Wondering what temperature to drink beer?
You don’t have to be a beer cicerone to know that cracking open a toasty warm beer is about as appetizing as drinking a cup of tobacco chewer’s swill, but knowing what temperatures best befit different kinds of beer is a lesser-known nuisance of beer appreciation.
Fear not! We’ve dedicated this entire blog to explaining what temperature to drink beer. This way, when you finally get that moment to enjoy a tipple or two of your favourite brew, you’ll be enjoying it to it’s fullest potential.
Why Beer Temperature Matters
The temperature of your beer makes a huge difference in how it tastes. For example, extremely cold temperature slows down volatilization, and the aromatic compounds in your beer will linger. Translation: since our taste is rooted in our sense of smell, if you can’t really detect smells, you won’t detect taste.
And, if the temperature of your beer cooling apparatus is too low, your beer will freeze.
What is the freezing temperature of beer?
The exact freezing temperature of beer depends on the beer’s alcohol content. However, the short, generalized answer is that is around 6 and 20 percent will freeze at approximately 28 degrees F.
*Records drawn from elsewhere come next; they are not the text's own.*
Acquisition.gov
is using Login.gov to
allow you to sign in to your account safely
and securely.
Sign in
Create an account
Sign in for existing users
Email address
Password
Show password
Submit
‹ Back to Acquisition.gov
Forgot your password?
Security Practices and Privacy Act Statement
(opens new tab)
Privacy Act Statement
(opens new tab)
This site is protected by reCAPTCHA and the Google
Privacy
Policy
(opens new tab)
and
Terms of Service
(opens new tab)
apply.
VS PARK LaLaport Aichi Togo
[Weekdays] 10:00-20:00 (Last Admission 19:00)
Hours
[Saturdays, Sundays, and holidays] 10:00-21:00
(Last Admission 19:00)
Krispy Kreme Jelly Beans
What Temperature to Drink Beer
Even though you wouldn’t want your beer to be sun-warmed, not all beers need to be chilled–or even consumed at regular fridge temperature, which is usually 4 degrees C or cooler. In fact, darker beers that are higher in alcohol content really come into their own full-bodied beauty at around the 10 degrees C mark.
With this range in mind, here is a list of the best temperatures to drink beer.
Pilsners and Pale Lagers: Playful pilsners like Steam Whistle are ideally served at a temperature between 3 and 4 degrees C.
Medium Lagers: Serve lagers at a temperature around 8 degrees C.
Light Lagers: Enjoy light lagers at a temperature of 0 to 4 degrees C.
Amber/Oktoberfest/Marzen Lagers: You’re going to go a little bit warmer for these darker lagers. Aim for a temperature of 10 degrees C.
Blonde/Cream Ale: These light-bodied ales are ideally enjoyed at around 7 degrees C.
Pale Ale: Imbibe your pale ale at a flavourful temperature of between 7 and 10 degrees C. A fuller body English-style pale ale tastes great at 10 to 12 degrees.
India Pale Ale: Crank your fridge temperature to 3 degrees C to get the best flavour from your IPA.
Stout Ale/Black Ale/Porter: These heavy bevvies are suited to a warmer temperature range. We’re talking between around 12 degrees C.
Wheat Beers: Whatever the form of your wheat beer, the best temperature range to serve one at is between 4 and 7 degrees C.
Our Head Brewer, Erica McOustra says, “Beers such as highly hopped IPAs where the suggested range is cooler, can change and develop over the course of enjoying a pint, such that more aromatics pop out as it warms up. I’d say there are no hard and fast rules when it comes to how you like to enjoy your beer, personal preference dictates all.”
Educating yourself on what temperature to drink beer may seem like a trivial matter in this age of serious concerns, and we agree that we should never turn our backs on the things that are BIG deals.
However, the small deals, like the temperature of our beer, can provide us with those perfect moments of simple pleasure that give us the perspective we need to stand strong so we can affect change where and when it really matters.
So chill your brew perfectly, friends, and enjoy the little things that make the big things easier to bear.